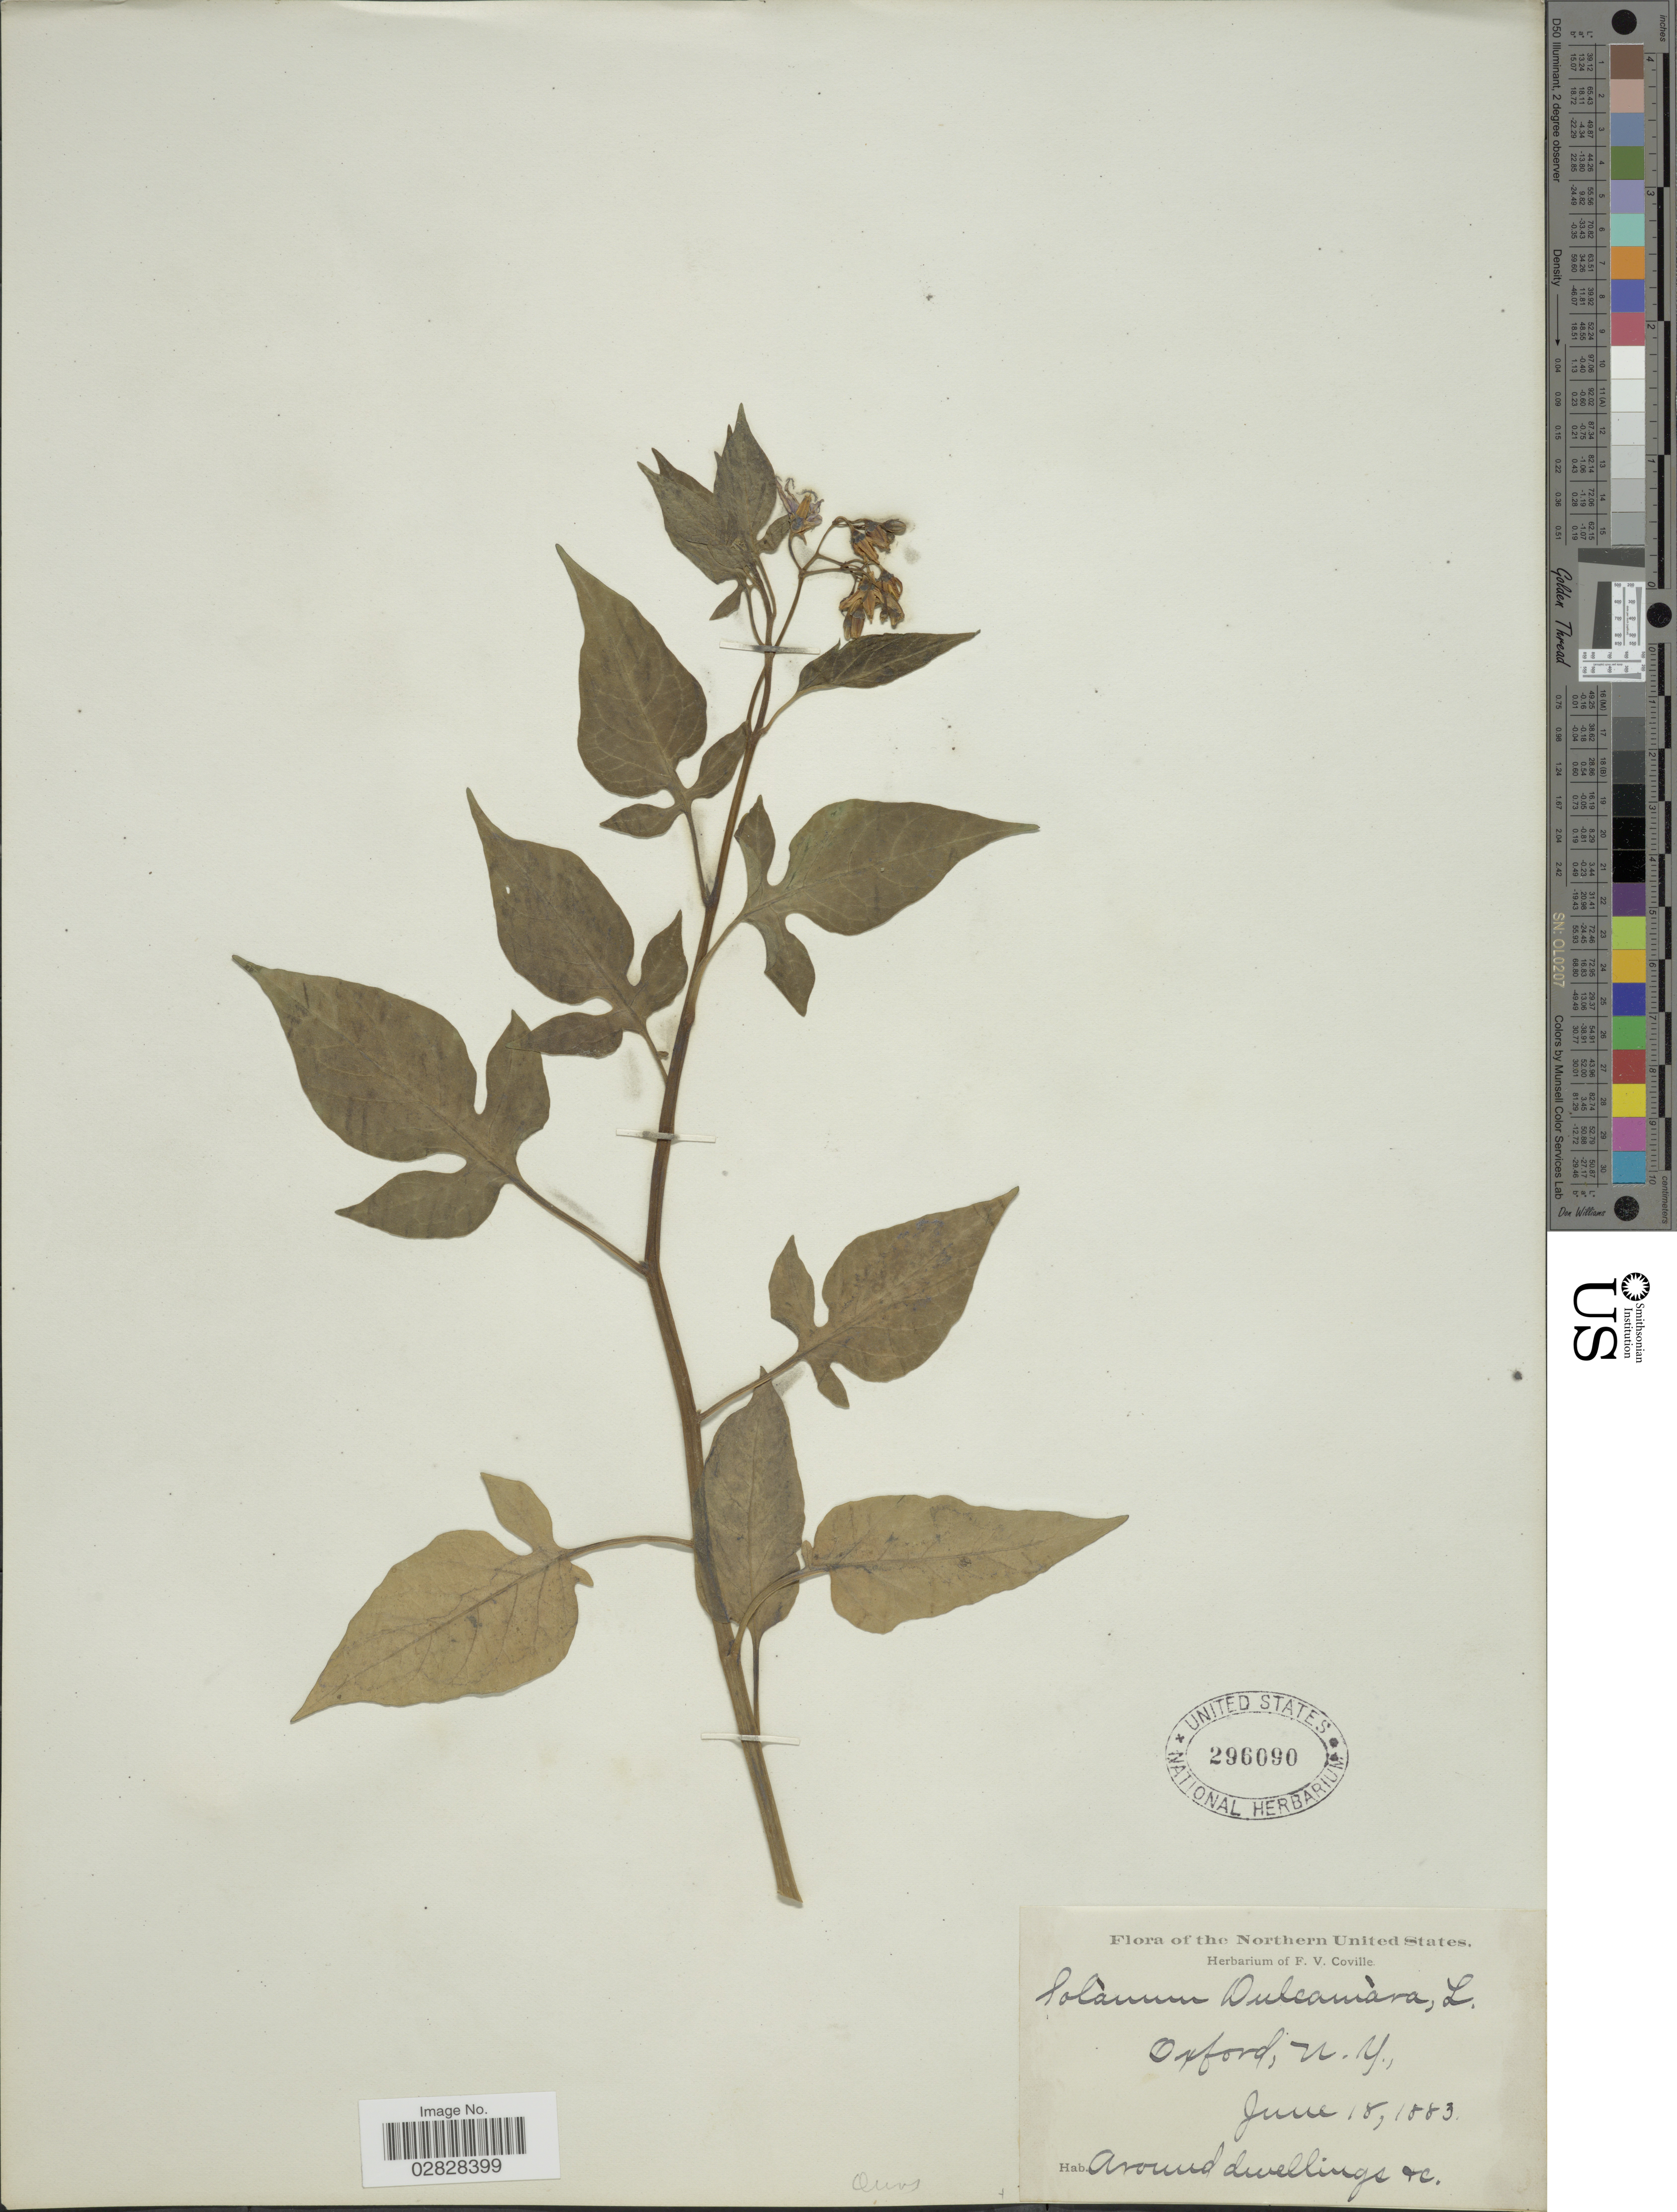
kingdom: Plantae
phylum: Tracheophyta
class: Magnoliopsida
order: Solanales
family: Solanaceae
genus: Solanum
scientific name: Solanum dulcamara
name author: L.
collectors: F. V. Coville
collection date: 1883-06-18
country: United States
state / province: New York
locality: Oxford. Around dwellings vc.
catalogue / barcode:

● Given request
Write out all of the lines above word for word, leaving out the picture.

● Solution below
kingdom: Plantae
phylum: Tracheophyta
class: Magnoliopsida
order: Solanales
family: Solanaceae
genus: Solanum
scientific name: Solanum dulcamara
name author: L.
collectors: F. V. Coville
collection date: 1883-06-18
country: United States
state / province: New York
locality: Oxford. Around dwellings vc.
catalogue / barcode:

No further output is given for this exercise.